-- Action item --
Everything from the line with "Picture 5: EM" to the end of the entries should be set down exactly, except the pictures.

-- Provided records --
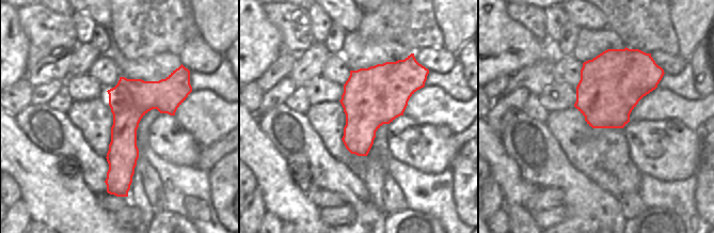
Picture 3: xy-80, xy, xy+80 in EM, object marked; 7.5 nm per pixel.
accept # runs_along 3:(175, 74), (125, 123), (110, 185); continuous, no second cell

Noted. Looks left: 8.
narrows sharply
inspect 3d 3.5um at (8.9, 9.9, 3.0)

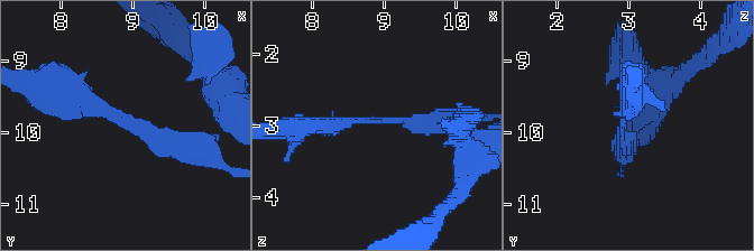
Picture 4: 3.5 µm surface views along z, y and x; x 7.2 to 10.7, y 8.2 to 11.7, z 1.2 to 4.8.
arm_widths 250, 300 nm; need the tissue
inspect em xy step 2 tint at (8.95, 9.90, 2.95)

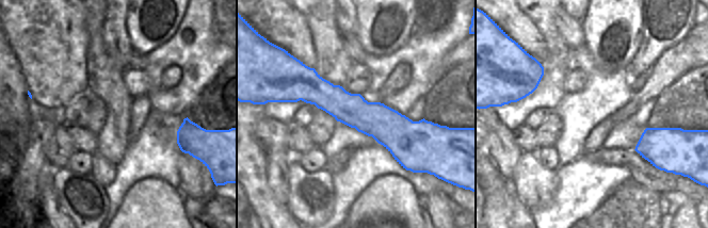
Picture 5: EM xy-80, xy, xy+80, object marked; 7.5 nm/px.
accept # runs_along 5:(288, 98), (427, 125); continuous, no second cell

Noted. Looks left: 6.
a narrow waist
inspect 3d 3.5um back at (3.1, 10.6, 10.3)

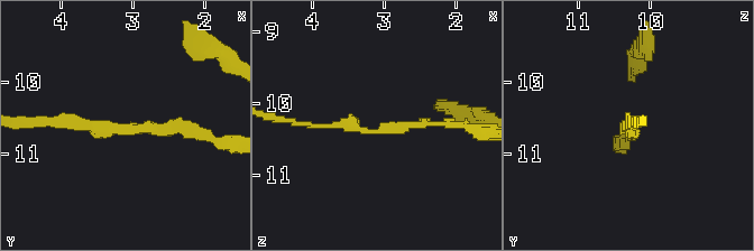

-- Response to this exercise --
Picture 5: EM xy-80, xy, xy+80, object marked; 7.5 nm/px.
accept # runs_along 5:(288, 98), (427, 125); continuous, no second cell

Noted. Looks left: 6.
a narrow waist
inspect 3d 3.5um back at (3.1, 10.6, 10.3)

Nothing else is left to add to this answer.